Work task: Retype, word for word, every line of the records below starting at the one that contains "none; stroke-linecap: round;" and ending at the one that contains "0 0 0 0 .09"; include both of those lines and nothing more.

(Stored data)
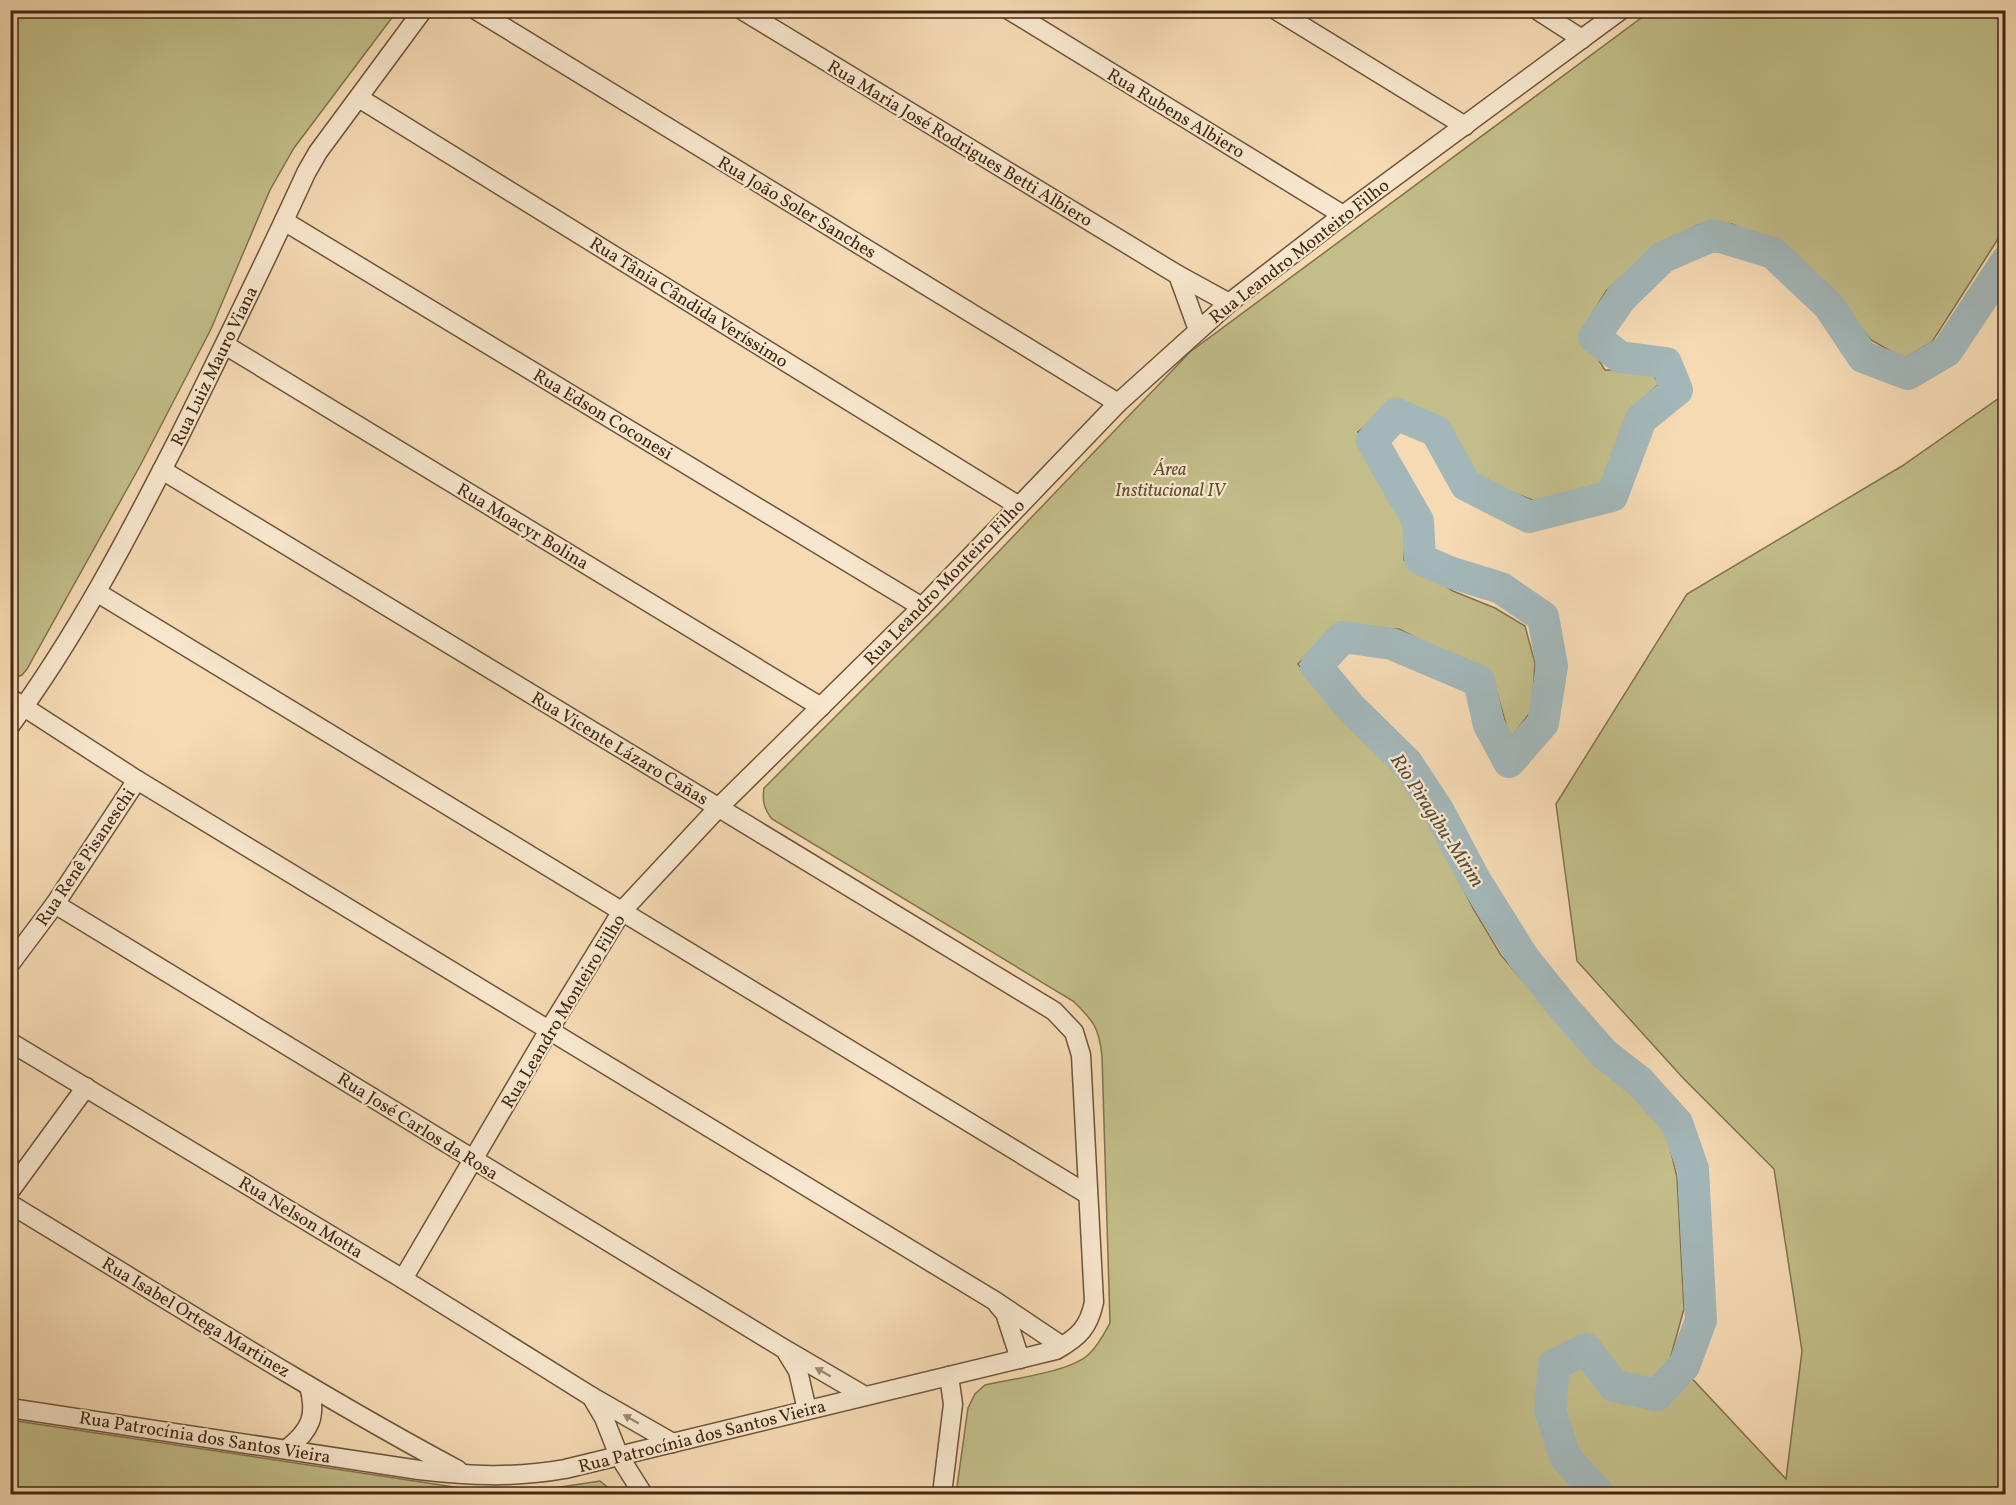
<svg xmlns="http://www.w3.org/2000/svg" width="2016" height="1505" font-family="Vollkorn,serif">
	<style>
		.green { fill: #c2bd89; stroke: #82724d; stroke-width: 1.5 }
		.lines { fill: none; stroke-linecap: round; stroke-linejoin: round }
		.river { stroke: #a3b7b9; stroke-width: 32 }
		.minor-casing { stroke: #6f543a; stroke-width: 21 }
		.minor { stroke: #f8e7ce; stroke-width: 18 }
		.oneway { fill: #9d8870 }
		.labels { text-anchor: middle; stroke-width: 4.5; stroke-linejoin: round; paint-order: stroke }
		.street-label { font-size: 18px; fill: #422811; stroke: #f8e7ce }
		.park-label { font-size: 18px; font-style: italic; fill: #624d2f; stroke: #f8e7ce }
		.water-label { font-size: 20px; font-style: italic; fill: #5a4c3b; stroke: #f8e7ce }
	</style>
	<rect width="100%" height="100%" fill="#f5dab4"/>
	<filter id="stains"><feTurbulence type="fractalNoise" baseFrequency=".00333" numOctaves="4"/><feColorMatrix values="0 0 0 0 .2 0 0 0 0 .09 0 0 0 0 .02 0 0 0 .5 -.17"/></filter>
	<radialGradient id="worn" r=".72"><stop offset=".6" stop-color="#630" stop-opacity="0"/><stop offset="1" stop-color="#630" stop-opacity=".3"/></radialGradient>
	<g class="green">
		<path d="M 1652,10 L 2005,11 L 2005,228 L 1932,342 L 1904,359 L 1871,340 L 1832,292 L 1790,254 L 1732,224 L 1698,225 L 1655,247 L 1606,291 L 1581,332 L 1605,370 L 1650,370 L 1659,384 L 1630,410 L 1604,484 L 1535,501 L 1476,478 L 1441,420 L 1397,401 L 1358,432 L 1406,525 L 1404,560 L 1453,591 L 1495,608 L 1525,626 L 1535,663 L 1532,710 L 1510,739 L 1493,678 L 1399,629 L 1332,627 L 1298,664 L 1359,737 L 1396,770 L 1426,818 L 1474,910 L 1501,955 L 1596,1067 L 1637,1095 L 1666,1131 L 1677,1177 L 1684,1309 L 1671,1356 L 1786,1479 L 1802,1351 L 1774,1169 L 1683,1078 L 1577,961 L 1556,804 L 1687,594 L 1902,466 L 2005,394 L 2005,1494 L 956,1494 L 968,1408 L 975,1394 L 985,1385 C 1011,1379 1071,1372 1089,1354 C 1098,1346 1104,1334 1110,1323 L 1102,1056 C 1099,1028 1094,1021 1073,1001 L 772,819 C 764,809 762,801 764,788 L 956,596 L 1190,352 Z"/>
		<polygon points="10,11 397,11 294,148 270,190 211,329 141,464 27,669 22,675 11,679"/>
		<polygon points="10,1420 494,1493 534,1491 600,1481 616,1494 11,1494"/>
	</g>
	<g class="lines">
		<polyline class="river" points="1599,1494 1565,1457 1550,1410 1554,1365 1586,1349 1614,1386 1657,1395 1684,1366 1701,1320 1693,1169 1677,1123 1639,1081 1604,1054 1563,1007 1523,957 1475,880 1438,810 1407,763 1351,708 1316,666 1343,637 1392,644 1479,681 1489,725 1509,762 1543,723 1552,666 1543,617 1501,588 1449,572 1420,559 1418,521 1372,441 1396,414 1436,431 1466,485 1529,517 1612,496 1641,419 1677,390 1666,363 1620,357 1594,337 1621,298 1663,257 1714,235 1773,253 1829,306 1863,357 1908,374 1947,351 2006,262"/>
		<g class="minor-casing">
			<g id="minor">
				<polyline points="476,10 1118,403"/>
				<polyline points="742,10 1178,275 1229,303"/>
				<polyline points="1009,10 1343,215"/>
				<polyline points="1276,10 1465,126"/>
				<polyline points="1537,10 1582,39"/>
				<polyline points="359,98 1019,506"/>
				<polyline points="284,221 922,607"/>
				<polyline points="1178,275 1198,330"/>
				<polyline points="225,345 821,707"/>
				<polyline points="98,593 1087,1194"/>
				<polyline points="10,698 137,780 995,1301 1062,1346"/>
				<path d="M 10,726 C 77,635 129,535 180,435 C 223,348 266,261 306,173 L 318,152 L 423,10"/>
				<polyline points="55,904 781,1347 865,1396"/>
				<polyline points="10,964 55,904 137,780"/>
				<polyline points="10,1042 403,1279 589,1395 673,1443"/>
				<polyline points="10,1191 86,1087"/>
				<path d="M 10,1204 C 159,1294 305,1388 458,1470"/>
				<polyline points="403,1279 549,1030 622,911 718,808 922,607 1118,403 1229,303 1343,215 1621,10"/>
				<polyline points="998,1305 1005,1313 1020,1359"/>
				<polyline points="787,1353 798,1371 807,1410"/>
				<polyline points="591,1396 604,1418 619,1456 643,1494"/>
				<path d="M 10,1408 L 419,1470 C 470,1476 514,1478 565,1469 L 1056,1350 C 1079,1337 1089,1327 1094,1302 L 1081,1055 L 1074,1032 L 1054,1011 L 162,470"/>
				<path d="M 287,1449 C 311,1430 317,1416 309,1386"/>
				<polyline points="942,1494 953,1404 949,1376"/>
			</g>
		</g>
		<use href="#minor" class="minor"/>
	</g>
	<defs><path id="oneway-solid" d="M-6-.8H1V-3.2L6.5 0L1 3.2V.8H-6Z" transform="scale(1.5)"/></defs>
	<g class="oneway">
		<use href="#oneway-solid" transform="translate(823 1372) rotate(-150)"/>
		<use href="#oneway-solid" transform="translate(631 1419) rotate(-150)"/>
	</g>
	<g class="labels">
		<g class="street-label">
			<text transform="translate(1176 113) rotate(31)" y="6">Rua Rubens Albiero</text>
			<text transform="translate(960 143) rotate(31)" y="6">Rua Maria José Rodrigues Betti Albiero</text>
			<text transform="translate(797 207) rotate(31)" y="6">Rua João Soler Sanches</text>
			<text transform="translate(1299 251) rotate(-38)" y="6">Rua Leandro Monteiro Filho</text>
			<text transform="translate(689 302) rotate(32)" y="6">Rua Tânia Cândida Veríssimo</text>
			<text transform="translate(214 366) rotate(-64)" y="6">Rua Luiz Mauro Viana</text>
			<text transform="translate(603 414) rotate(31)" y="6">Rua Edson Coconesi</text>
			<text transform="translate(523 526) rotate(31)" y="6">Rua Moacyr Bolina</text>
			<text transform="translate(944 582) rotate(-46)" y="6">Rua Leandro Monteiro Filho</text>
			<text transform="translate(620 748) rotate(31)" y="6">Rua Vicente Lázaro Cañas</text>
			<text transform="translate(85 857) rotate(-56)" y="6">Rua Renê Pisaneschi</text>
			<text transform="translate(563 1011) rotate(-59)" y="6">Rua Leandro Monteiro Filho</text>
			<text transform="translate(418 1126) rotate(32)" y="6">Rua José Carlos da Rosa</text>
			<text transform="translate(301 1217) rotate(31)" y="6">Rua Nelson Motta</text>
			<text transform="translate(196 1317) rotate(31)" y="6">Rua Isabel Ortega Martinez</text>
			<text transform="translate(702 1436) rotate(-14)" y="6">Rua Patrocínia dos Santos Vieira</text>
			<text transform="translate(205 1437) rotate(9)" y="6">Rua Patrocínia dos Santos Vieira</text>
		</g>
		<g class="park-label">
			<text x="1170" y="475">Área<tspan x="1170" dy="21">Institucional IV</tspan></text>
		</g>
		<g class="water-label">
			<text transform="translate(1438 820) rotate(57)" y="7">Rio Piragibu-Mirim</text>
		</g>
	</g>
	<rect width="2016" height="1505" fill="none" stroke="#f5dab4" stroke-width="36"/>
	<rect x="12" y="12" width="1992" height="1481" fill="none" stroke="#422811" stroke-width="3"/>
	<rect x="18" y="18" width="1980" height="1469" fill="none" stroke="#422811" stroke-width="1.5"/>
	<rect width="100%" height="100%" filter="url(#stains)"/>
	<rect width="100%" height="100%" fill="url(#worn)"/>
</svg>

Exercise solution:
		.lines { fill: none; stroke-linecap: round; stroke-linejoin: round }
		.river { stroke: #a3b7b9; stroke-width: 32 }
		.minor-casing { stroke: #6f543a; stroke-width: 21 }
		.minor { stroke: #f8e7ce; stroke-width: 18 }
		.oneway { fill: #9d8870 }
		.labels { text-anchor: middle; stroke-width: 4.5; stroke-linejoin: round; paint-order: stroke }
		.street-label { font-size: 18px; fill: #422811; stroke: #f8e7ce }
		.park-label { font-size: 18px; font-style: italic; fill: #624d2f; stroke: #f8e7ce }
		.water-label { font-size: 20px; font-style: italic; fill: #5a4c3b; stroke: #f8e7ce }
	</style>
	<rect width="100%" height="100%" fill="#f5dab4"/>
	<filter id="stains"><feTurbulence type="fractalNoise" baseFrequency=".00333" numOctaves="4"/><feColorMatrix values="0 0 0 0 .2 0 0 0 0 .09 0 0 0 0 .02 0 0 0 .5 -.17"/></filter>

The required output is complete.